La plupart d'entre elles se concentrent sur les prêts à la logistique, aux centres de données, aux locations multifamiliales et au marché des bureaux haut de gamme. Le secteur des bureaux dans son ensemble continue de connaître des difficultés, ce qui décourage les fonds.

"Si je regarde notre pari le plus solide actuellement, c'est probablement la dette immobilière", a déclaré Isabelle Scemama, qui dirige la branche des investissements alternatifs d'AXA, d'une valeur de 183 milliards d'euros (198 milliards de dollars).

LaSalle Investment Management, qui gère 89 milliards de dollars au niveau mondial, a déclaré qu'elle visait à augmenter ses investissements en dette immobilière de 40 % pour atteindre environ 7,6 milliards de dollars sur deux ans, notamment dans les secteurs de la distribution, de l'hôtellerie et des logements pour étudiants.

Parier sur la dette immobilière n'est pas à la portée de tous. Le secteur mondial de l'immobilier commercial, en particulier les bureaux, est toujours en proie à sa plus grande crise depuis la crise financière de 2007-2009.

Mais les prêteurs alternatifs pensent que le pire est passé et qu'ils peuvent générer des rendements attrayants à mesure que les valorisations se redressent.
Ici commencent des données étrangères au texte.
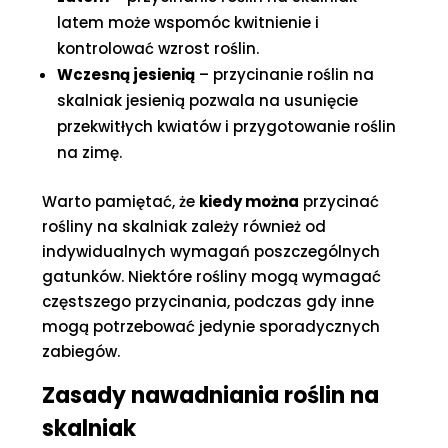
latem może wspomóc kwitnienie i
kontrolować wzrost roślin.
Wczesną jesienią
– przycinanie roślin na
skalniak jesienią pozwala na usunięcie
przekwitłych kwiatów i przygotowanie roślin
na zimę.
Warto pamiętać, że
kiedy można
przycinać
rośliny na skalniak zależy również od
indywidualnych wymagań poszczególnych
gatunków. Niektóre rośliny mogą wymagać
częstszego przycinania, podczas gdy inne
mogą potrzebować jedynie sporadycznych
zabiegów.
Zasady nawadniania roślin na
skalniak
"Historiquement, à travers les cycles immobiliers, on constate que les prêts accordés en bas de cycle ont tendance à avoir les taux de défaillance les plus bas et les spreads les plus élevés", a déclaré Jack Gay, responsable mondial de la dette chez Nuveen.

PRISED OPEN

Des règles plus strictes en matière de capital pour les banques - y compris de nouvelles normes internationales appelées "Basel Endgame" - et les faillites des banques régionales américaines ont ouvert davantage le marché, selon les sociétés de fonds.

"Les défis auxquels sont confrontées les banques ont réellement conduit à une diminution de l'octroi direct de prêts pour l'immobilier commercial", a déclaré Nailah Flake, associé directeur du groupe immobilier de Brookfield, qui voit des opportunités de prêter davantage.

Les sociétés de capital-investissement ne sont pas en reste. Apollo Global Management a lancé son premier fonds dédié à la dette immobilière européenne, visant 1 milliard d'euros cette année, selon une source familière avec le sujet.

Les services de gestion de fonds des grandes banques s'intéressent également au marché. Goldman Sachs Asset Management a déclaré lundi qu'elle avait clôturé son plus grand fonds de crédit immobilier à ce jour, avec plus de 7 milliards de dollars de capacité de prêt, y compris une partie de son propre capital et de l'effet de levier.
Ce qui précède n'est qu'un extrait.